Kathmandu: Nepal’s plan to hold elections in November faces “considerable” challenges and time is running out to organize the poll, the United Nations said.
“Time is diminishing,” said UN envoy Ian Martin. Political parties must fix a date, agree on an electoral system and ensure the vote is carried out free of “intimidation and violence”.
The elections, agreed under a November 2006 peace accord that ended a decade-long insurgency, are for an assembly that will draw up a new constitution for the Himalayan kingdom and decide the fate of the monarchy. The rebel Communist Party of Nepal (Maoist), which has returned its fighters to camps and joined the interim government, has threatened a new campaign of street demonstrations because of delays to the poll.
The US, which lists the party as a terrorist organization, questions the Maoists’ commitment to the peace process and says members continue to extort money and abuse human rights.
“Maoist assurances that they are peace loving democrats have been proven hollow daily by the violent actions of their cadre,” James Moriarty, US ambassador to Nepal, said on Tuesday. “If the Maoists want people’s trust and support, they must win it through democratic competition and free elections, and not through violence.”
The rebels, who follow the ideology of China’s former leader Mao Zedong, fought for 10 years to overthrow the monarchy and replace it with a republic, in a civil war that killed 13,000 people. Under the peace accord, the fate of King Gyanendra’s dynasty will be decided at the first meeting of the new constituent assembly.
The polls should have been held this month, although the electoral commission said it needed more time to update voter lists. The eight parties, which form the interim government, announced last month that the elections will be held by the third week in November. They haven’t set a date.
Legislation must be passed to define the electoral system and establish constituencies, said Martin, according to a statement on the UN’s website. Minority groups must also be included in the dialogue, he added.
“Madhesis, Janajatis, Dalits, women and others require a reasonable degree of assurance that their legitimate demands for representation are being met,” he said.

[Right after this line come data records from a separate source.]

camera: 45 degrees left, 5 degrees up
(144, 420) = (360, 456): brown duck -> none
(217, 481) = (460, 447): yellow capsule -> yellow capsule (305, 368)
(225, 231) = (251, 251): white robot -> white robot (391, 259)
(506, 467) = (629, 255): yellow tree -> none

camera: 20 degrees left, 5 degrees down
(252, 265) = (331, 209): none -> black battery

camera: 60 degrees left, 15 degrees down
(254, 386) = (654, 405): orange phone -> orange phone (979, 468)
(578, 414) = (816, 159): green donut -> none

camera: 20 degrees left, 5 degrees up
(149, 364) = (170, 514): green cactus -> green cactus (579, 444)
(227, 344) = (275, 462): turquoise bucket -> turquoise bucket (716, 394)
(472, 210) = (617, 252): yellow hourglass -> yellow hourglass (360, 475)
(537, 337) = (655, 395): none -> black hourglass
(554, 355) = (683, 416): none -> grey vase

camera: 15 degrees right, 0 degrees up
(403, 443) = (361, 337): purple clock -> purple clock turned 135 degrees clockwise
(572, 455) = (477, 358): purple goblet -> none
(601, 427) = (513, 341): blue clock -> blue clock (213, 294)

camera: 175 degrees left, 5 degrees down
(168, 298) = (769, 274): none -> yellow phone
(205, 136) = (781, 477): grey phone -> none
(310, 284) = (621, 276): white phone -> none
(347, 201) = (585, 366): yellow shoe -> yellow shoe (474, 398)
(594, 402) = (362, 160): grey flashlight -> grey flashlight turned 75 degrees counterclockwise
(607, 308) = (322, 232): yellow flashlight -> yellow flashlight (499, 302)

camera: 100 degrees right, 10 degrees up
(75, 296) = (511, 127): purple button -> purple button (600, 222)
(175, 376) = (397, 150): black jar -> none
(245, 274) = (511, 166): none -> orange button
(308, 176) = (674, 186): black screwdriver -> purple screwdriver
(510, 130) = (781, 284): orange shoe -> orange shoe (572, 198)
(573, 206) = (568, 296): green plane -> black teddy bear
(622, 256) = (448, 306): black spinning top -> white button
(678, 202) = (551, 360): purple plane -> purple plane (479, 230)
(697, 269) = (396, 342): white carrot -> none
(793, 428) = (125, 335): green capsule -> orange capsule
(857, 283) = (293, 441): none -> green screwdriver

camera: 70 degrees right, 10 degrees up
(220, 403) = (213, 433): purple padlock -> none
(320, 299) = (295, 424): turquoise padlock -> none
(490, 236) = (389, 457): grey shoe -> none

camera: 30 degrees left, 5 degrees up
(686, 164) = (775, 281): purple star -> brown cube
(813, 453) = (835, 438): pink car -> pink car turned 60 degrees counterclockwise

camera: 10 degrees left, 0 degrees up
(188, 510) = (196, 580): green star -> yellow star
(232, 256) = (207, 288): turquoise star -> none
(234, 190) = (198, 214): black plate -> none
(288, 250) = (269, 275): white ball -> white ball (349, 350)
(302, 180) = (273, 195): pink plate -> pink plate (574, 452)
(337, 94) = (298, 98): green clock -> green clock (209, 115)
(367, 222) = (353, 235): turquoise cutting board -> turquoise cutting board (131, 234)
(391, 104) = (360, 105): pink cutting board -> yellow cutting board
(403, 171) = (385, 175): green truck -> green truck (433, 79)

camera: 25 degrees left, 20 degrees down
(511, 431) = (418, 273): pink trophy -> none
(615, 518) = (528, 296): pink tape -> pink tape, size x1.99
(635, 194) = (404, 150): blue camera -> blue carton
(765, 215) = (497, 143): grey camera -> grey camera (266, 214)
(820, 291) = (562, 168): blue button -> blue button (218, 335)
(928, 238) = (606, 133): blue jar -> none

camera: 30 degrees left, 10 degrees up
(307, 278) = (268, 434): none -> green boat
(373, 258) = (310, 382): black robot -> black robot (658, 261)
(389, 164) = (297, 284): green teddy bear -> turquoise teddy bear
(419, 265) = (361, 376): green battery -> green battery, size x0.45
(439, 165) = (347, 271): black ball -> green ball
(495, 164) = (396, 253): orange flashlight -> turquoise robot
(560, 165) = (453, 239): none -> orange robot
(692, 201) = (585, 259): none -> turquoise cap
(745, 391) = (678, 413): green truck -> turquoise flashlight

More than 40 ethnic groups are represented in Nepal’s population of 28 million and some have protested in the southern Terai region in recent months demanding proportional representation and a degree of autonomy. The government has pledged the new constitution will provide greater rights for ethnic minorities.
The home ministry, police and Maoists must hold talks, “as a matter of priority” to ensure public security during electioneering, Martin said. He called on Maoist leader Puspa Kamal Dahal, also known as Prachanda, to ensure the affiliated Young Communist League operates “in accordance with the law”.
A UN election monitoring team arrived in the country on its first visit this week to assess proceedings, Martin said.
Under the peace accord, the Maoists returned more than 30,000 fighters to camps and handed in 2,855 weapons for storage under UN supervision. The second stage of monitoring begins this week, to ensure no minors are serving with the rebel People’s Liberation Army, Martin said.